**Aim of the task**
In the Kindle forum thread, condense the paragraph that begins "I completely disagree with your interpretation" into two or three sentences that keep its main points.

That would be way cool!


----------



## Khabita (Oct 28, 2008)

This was the key quote for me, from the guy who runs the group that certifies 3rd-party products:

"Competitors to the Kindle are out there and ready," said Lewis, who declined to name the company's e-reader partners. "In 2009 I'd expect them to come to the market."

Notice he "declined to name the partners" and he "would expect them to come to the market."

In other words, "we got nothing to rival the Kindle, but if anyone does, we'd be interested in having you use our network."



Spoken like a true high-paid executive. I wonder if he started his career at Fannie Mae?


----------



## kim (Nov 20, 2008)

Verizon doesn't exist in Europe (or Asia, etc.) so this would still not be usable overseas.  I think for a company to be a competitive rival, it's not good enough to catch up to Kindle by offering access through Verizon.  They need to start looking at the international market.


----------



## stevene9 (Nov 9, 2008)

Khabita said:


> This was the key quote for me, from the guy who runs the group that certifies 3rd-party products:
> 
> "Competitors to the Kindle are out there and ready," said Lewis, who declined to name the company's e-reader partners. "In 2009 I'd expect them to come to the market."
> 
> ...


I completely disagree with your interpretation of the quotes. Of course he couldn't disclose any e-reader partners, he never would until they are ready to go. Why would he give a tip off to Amazon about competitors. I think we can assume that Sony is one of them. If I were his boss and he revealed partner names before we were ready to roll out our product, I would fire him immediately. It is not the network or the Kindle technology that will keep them in the lead. Those are easily duplicated. Its the large library of books and the relationships that Amazon has with the publishers that will distinguish them in the end.

Steve


----------



## Khabita (Oct 28, 2008)

Nah. If he had partners, he'd have said they would be coming to market in 2009. He's got nothing. He's advertising.


----------



## Gables Girl (Oct 28, 2008)

Khabita said:


> Nah. If he had partners, he'd have said they would be coming to market in 2009. He's got nothing. He's advertising.


I agree, if they had someone they would be more definite. It is a fishing expedition.


----------



## Maelstrom (Nov 26, 2008)

**Provided information**
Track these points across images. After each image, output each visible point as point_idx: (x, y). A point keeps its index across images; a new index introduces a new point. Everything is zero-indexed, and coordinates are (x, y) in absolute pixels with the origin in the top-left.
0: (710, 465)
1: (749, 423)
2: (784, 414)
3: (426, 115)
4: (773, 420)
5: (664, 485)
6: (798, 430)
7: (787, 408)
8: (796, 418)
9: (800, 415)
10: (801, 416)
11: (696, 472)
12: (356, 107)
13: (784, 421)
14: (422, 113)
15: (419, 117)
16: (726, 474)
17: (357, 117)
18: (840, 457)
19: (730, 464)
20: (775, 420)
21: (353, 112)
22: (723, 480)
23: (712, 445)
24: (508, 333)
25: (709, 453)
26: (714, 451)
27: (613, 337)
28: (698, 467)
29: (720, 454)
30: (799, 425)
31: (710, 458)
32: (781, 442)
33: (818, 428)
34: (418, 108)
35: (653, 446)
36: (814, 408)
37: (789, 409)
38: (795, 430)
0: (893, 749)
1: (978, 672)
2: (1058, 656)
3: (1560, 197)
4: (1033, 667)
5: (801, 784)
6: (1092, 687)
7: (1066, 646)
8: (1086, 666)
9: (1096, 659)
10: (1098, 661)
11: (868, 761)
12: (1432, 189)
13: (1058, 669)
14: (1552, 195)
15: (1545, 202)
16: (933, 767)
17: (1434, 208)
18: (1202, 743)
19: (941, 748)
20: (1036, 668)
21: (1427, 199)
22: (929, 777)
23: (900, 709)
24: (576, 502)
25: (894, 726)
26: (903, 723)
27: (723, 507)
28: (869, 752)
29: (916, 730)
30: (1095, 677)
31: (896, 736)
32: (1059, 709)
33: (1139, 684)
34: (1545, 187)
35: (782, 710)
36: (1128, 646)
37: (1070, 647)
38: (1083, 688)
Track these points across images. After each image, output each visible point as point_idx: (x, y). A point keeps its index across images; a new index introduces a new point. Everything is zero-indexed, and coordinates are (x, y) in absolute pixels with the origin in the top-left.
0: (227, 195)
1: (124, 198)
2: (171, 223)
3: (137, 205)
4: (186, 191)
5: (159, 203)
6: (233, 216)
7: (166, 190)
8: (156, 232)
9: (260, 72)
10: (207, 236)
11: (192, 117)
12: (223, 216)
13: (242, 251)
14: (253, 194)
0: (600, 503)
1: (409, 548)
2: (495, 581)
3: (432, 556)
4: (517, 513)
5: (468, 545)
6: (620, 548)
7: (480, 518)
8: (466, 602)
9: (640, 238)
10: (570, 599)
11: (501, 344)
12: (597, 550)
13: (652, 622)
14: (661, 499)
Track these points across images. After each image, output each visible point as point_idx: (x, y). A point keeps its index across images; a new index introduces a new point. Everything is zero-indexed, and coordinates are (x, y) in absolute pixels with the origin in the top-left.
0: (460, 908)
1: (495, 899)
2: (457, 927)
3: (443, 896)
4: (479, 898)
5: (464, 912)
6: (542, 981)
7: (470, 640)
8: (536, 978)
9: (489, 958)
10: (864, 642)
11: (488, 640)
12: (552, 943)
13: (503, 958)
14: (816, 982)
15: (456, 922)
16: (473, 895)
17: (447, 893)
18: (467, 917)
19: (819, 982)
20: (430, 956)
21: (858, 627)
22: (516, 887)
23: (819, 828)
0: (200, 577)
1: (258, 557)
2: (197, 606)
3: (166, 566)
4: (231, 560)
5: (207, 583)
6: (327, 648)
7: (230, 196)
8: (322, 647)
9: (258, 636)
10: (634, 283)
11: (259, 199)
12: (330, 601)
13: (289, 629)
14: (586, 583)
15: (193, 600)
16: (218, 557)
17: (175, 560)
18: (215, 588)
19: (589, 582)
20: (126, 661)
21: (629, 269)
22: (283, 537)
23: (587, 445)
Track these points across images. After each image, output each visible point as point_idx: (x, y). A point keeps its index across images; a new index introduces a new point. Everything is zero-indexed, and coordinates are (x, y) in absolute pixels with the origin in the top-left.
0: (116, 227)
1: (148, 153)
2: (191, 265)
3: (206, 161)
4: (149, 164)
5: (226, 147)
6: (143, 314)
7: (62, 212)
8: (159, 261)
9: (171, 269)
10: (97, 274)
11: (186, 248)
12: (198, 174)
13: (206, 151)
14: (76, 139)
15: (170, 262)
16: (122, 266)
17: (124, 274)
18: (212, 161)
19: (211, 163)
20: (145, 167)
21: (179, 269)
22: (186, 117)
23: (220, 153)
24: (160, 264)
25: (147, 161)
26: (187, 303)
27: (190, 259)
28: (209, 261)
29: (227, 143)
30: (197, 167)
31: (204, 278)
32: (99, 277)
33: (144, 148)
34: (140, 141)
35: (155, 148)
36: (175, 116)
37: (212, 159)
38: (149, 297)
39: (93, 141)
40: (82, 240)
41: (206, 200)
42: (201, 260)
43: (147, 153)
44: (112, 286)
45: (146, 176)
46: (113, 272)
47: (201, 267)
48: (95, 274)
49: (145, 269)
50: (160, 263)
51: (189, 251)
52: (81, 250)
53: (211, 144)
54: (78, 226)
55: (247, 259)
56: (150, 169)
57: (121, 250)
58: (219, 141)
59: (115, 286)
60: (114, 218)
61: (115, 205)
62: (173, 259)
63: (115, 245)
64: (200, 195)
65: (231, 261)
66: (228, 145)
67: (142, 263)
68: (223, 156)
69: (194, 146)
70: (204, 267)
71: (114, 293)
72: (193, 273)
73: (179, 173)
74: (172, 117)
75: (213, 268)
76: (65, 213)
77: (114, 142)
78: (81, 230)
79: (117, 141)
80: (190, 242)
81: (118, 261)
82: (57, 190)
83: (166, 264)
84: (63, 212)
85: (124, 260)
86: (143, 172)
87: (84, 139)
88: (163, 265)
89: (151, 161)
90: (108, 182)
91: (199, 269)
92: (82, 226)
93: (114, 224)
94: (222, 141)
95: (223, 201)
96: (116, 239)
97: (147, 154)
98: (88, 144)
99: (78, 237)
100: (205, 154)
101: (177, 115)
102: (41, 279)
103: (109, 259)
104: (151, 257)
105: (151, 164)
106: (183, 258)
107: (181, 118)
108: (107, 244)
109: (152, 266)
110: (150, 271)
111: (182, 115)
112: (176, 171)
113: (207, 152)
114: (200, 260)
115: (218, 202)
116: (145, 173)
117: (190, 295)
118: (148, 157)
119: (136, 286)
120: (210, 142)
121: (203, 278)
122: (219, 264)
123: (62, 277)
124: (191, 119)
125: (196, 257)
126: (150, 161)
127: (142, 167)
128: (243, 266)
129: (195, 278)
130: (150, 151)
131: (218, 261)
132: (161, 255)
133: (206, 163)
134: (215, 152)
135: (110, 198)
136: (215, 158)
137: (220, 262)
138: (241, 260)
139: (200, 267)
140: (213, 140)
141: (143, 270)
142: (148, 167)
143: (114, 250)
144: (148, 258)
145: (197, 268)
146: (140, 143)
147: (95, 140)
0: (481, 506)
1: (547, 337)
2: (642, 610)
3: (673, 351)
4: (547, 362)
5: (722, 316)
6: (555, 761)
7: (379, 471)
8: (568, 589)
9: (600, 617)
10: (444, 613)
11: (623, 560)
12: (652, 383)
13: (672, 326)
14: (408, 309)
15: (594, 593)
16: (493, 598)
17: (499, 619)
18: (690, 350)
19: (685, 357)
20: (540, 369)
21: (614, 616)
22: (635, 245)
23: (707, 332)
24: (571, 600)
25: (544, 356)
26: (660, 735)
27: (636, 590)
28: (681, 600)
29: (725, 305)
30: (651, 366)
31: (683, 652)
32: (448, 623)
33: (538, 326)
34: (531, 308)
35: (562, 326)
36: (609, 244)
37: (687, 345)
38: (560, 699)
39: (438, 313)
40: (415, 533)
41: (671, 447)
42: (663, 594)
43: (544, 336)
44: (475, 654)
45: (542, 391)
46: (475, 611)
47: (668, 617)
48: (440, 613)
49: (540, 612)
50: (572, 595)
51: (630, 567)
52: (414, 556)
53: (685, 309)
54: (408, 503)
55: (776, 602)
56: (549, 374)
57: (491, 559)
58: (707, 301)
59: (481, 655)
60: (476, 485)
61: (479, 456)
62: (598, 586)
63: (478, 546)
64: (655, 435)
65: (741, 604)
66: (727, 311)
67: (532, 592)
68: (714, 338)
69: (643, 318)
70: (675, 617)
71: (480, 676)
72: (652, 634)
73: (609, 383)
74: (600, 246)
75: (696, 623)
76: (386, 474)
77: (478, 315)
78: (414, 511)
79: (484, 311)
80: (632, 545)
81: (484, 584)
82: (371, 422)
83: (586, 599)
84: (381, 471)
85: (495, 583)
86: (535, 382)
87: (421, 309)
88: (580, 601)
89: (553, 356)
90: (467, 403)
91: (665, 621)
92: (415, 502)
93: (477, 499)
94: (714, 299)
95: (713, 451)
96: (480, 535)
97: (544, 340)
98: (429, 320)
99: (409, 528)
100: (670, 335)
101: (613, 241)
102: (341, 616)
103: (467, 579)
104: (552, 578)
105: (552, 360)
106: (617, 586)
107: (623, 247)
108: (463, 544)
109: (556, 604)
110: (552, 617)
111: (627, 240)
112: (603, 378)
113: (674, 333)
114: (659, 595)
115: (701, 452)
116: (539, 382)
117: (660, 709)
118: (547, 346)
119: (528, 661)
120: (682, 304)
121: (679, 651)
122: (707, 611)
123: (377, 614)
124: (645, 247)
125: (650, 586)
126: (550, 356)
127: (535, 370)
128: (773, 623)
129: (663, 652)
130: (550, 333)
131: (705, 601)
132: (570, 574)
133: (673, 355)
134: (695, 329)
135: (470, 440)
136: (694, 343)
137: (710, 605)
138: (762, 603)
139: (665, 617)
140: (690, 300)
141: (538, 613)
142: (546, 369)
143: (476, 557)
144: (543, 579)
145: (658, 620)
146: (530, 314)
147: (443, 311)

**Your response**
The quotes are being misread: the executive could never name e-reader partners before they were ready, since that would tip off Amazon, and revealing them early would be grounds for firing him. Sony can be assumed to be one of them. Amazon's network and Kindle technology are easy to duplicate, so its large library of books and its relationships with publishers are what will set it apart in the end.